Sometimes it's as simple as taking something you already own and putting it in a different context. So, "shop" from your own home before you rush out to buy new accent pieces. Old maps and globes can look stuffy in an adult's office or study, but take on new life in a tween's bedroom, as seen here.
If you rarely use the good china, or have some chipped or mismatched dishes, consider a stunning display like this one. Mixing the plates with letters and framed photos adds to the eclectic effect.
Sneak in Some Storage
Save your empty baskets, bins and buckets. If you haven't found a use for them elsewhere around the house, they're pefect for open kid's room storage. Finally, no more stepping on plush toys and board games!
Bottles are great for both storage and display. This cool collection can hold tiny treasures, transform into multiple flower and bud vases (as shown in this toddler's room) or just serve as a bit of interest on a shelf or window ledge. Design by Brian Patrick Flynn
Here's an idea for custom art they're sure to love: Shoot images of treasured mementos or favorite stuffed animals. Even if they've outgrown the plush toys themselves, the photos still hold lovely, personal significance.
Who needs an art budget for a kid's room when they create so much of it on their own? Frame their latest creations or pin them up with clothespins on a length or wire or twine. Or, take a cue from this tween's room and casually hang 3D papier mache masks from the nearest hook or knob.
Fresh flowers have a way of making any room feel brand-new. Instead of putting those just-picked blooms from your yard on the dining room table or kitchen counter, why not brighten up your child's room instead? If you don't have a garden (or have a pollen-sensitive child), swap in some tissue-paper blooms for a handmade touch.
Brighten up the back of a door with a ballgown, dance recital costume, or sports uniform. It's a fun way to add a little personality to the space and put your child's outside interests on display.
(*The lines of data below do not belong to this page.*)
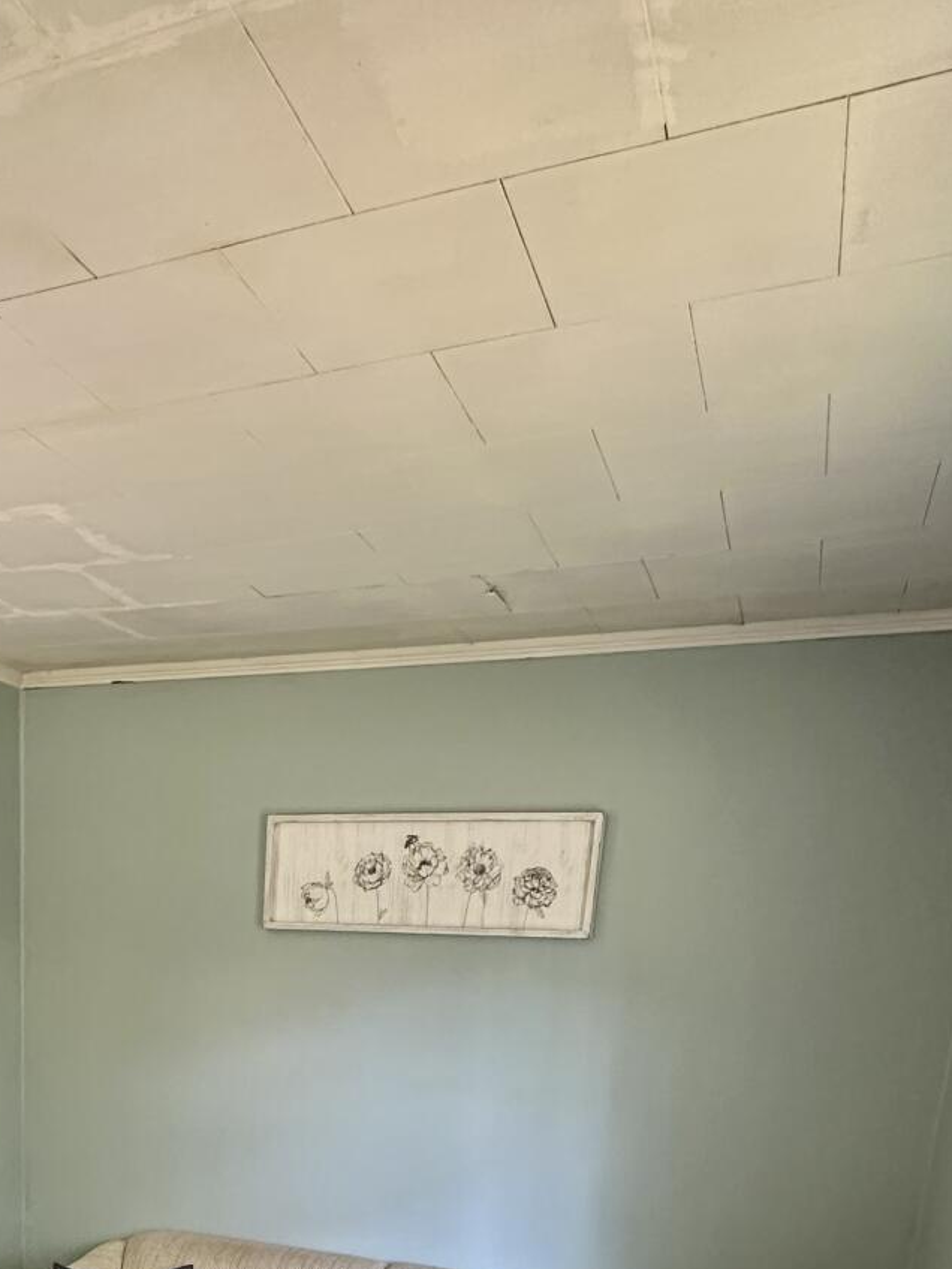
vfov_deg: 46.1
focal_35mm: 33
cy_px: 1279
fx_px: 1210
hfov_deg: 41.4
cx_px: 214
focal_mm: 2.22
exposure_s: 1/60
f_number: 2.2
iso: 250
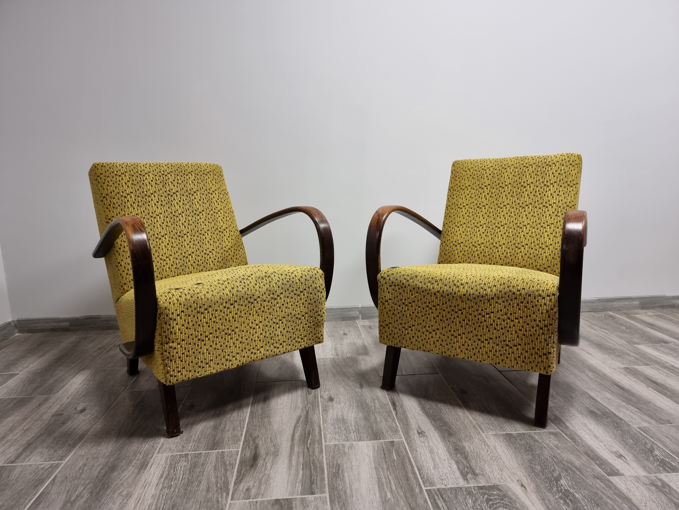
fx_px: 471
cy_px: 255
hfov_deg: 71.6
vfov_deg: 56.8
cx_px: 340
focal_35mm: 24
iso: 200
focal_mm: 6.7
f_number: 1.8
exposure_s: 1/50
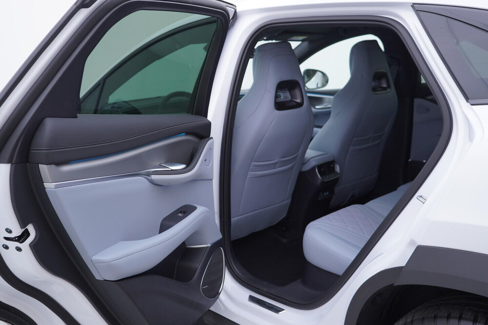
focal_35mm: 36
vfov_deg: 36.9
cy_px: 162
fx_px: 488
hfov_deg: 53.1
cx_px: 244
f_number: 3.5
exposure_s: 1/60
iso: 125
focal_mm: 24
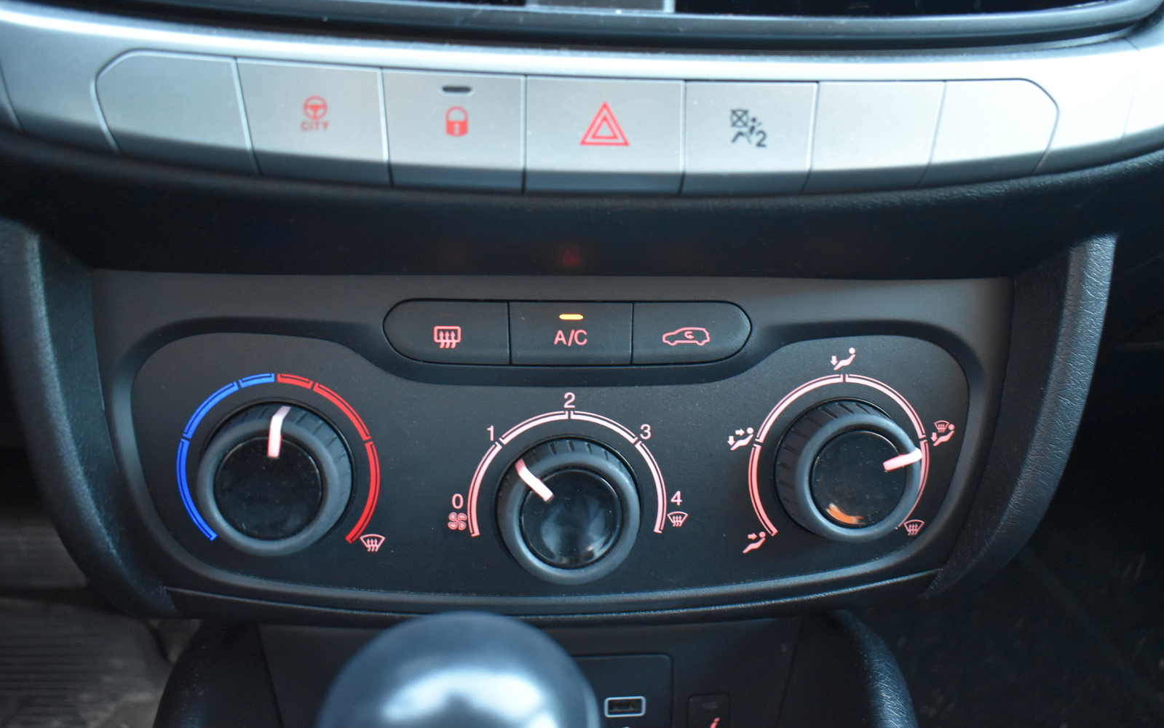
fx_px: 1032
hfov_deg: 58.9
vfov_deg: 38.9
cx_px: 584
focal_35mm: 33
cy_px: 344
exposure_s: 1/60
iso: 2200
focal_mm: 21
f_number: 3.8
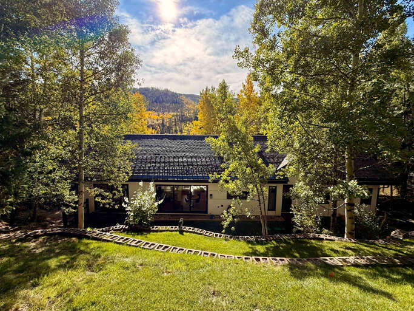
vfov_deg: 85.7
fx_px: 167
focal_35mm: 14
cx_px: 207
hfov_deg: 102.1
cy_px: 156
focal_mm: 2.22
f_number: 2.2
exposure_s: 1/1001
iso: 64
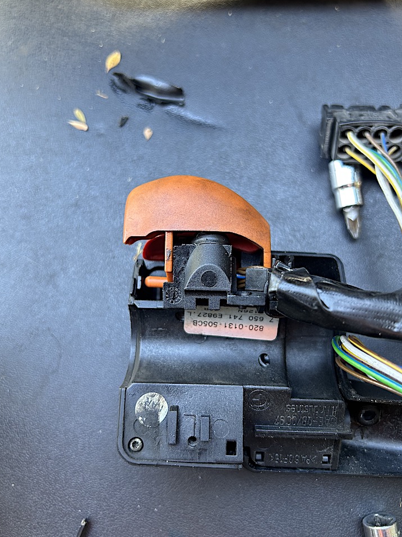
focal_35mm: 29
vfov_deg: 61.7
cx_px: 207
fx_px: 449
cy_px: 261
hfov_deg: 48.2
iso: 125
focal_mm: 5.7
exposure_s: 1/121
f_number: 1.5
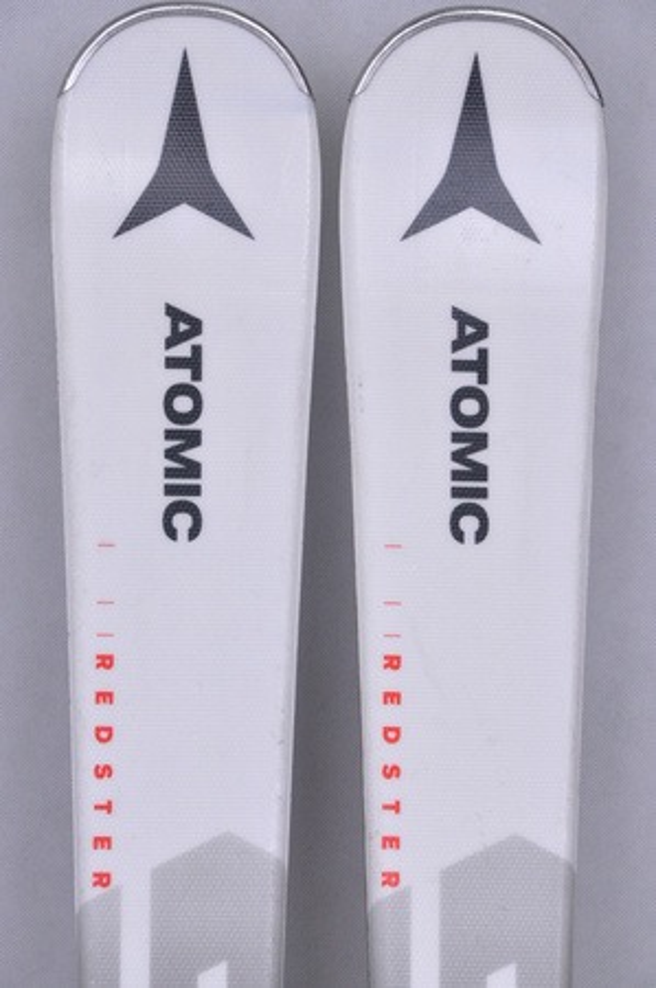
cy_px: 494
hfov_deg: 8.7
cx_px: 328
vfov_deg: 13.1
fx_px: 4315
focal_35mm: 158
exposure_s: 1/125
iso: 3200
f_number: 9.5
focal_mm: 105
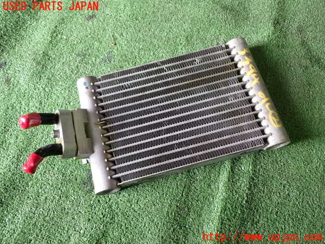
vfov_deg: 46.8
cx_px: 162
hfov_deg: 60.0
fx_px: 282
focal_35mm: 30
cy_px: 122
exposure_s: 1/40
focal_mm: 5.4
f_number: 2.3
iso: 200
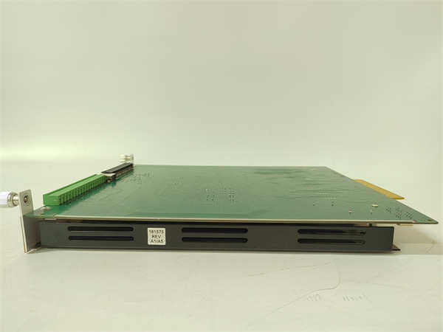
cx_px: 222
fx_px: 294
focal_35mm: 23
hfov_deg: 73.9
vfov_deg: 58.9
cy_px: 166
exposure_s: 1/50
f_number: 1.9
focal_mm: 5.52
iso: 1419
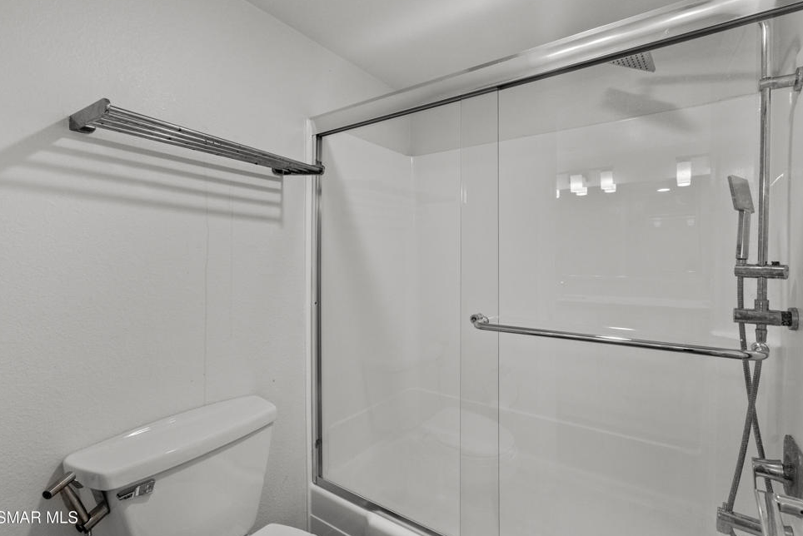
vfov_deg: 70.5
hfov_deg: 93.2
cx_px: 409
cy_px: 259
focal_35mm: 17
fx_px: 379
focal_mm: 16
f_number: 9
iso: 2000
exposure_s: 1/50
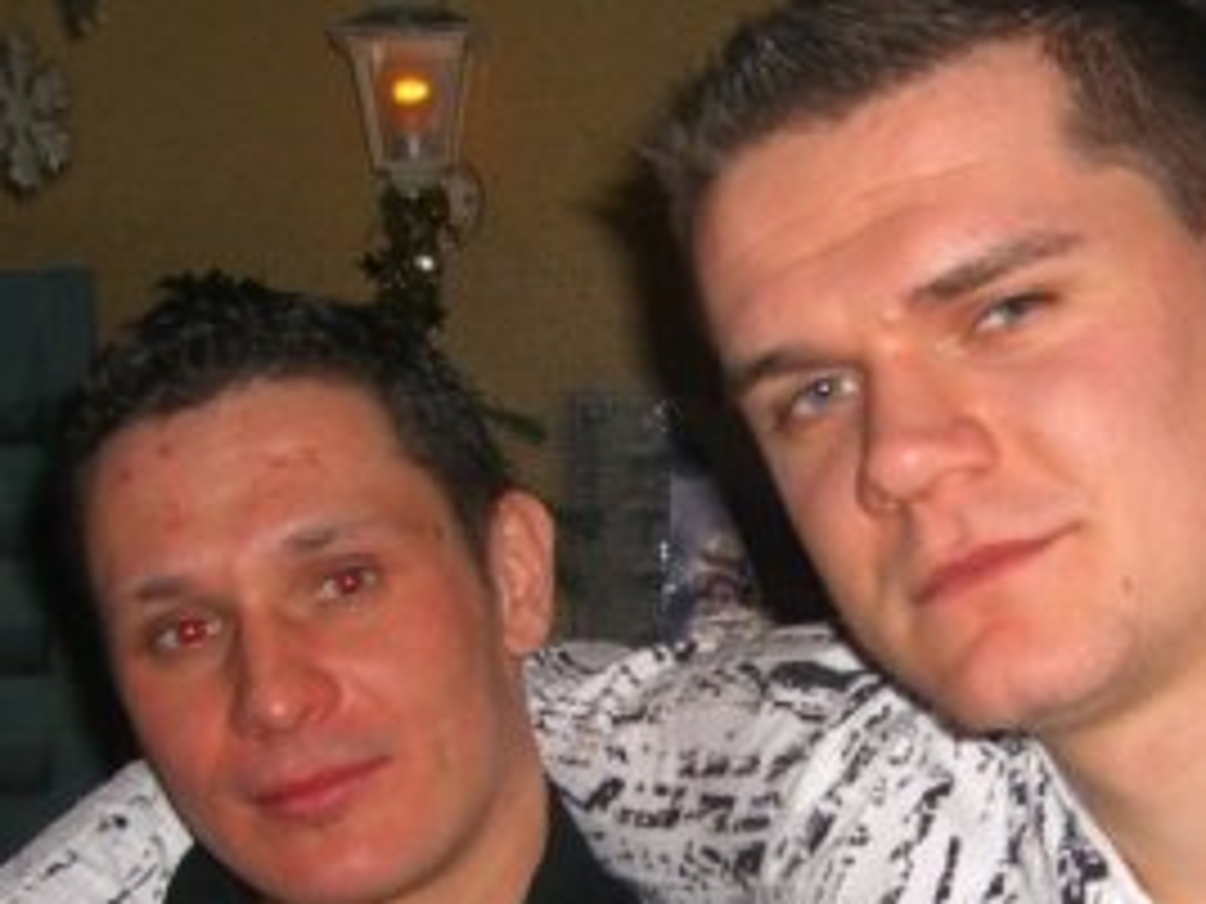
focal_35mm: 85
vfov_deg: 17.1
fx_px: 2961
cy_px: 796
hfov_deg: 22.8
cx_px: 882
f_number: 2.8
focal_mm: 7.9
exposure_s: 1/60
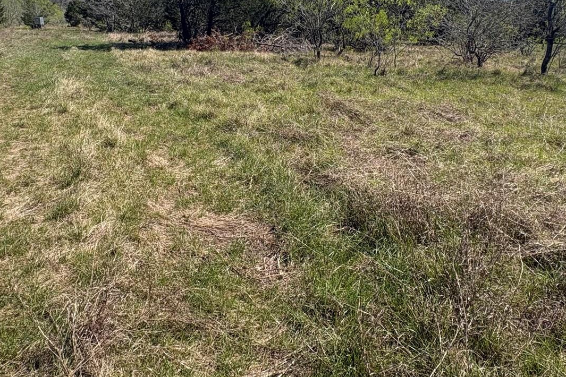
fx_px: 440
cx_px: 288
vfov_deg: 45.9
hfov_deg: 65.5
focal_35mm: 28
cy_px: 133
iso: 50
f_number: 2.2
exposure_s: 1/1420
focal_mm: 2.22
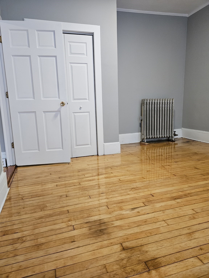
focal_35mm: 23
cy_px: 139
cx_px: 104
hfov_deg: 58.9
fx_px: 185
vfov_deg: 73.9
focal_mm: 5.4
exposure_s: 1/120
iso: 400
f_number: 1.8
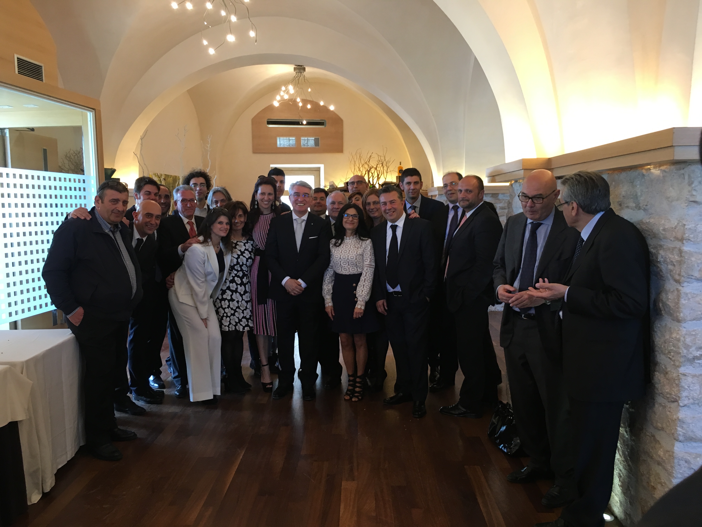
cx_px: 351
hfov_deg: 61.7
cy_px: 264
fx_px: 588
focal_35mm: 29
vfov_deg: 48.2
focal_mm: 4.15
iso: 125
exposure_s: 1/33
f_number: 2.2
If your living room looks like a jungle, consider moving some of the flora elsewhere. A large potted plant makes this playroom look more vibrant and sophisticated. Your kids can even make a game of tending to and watering the big-leafed beauty.
Toys Can Be Decor
Instead of piling colorful toys, books and games into a toy chest, stack them artfully on top of nightstands, dressers and bookshelves. Open shelving, as shown here, makes an especially attractive showcase for kid stuff.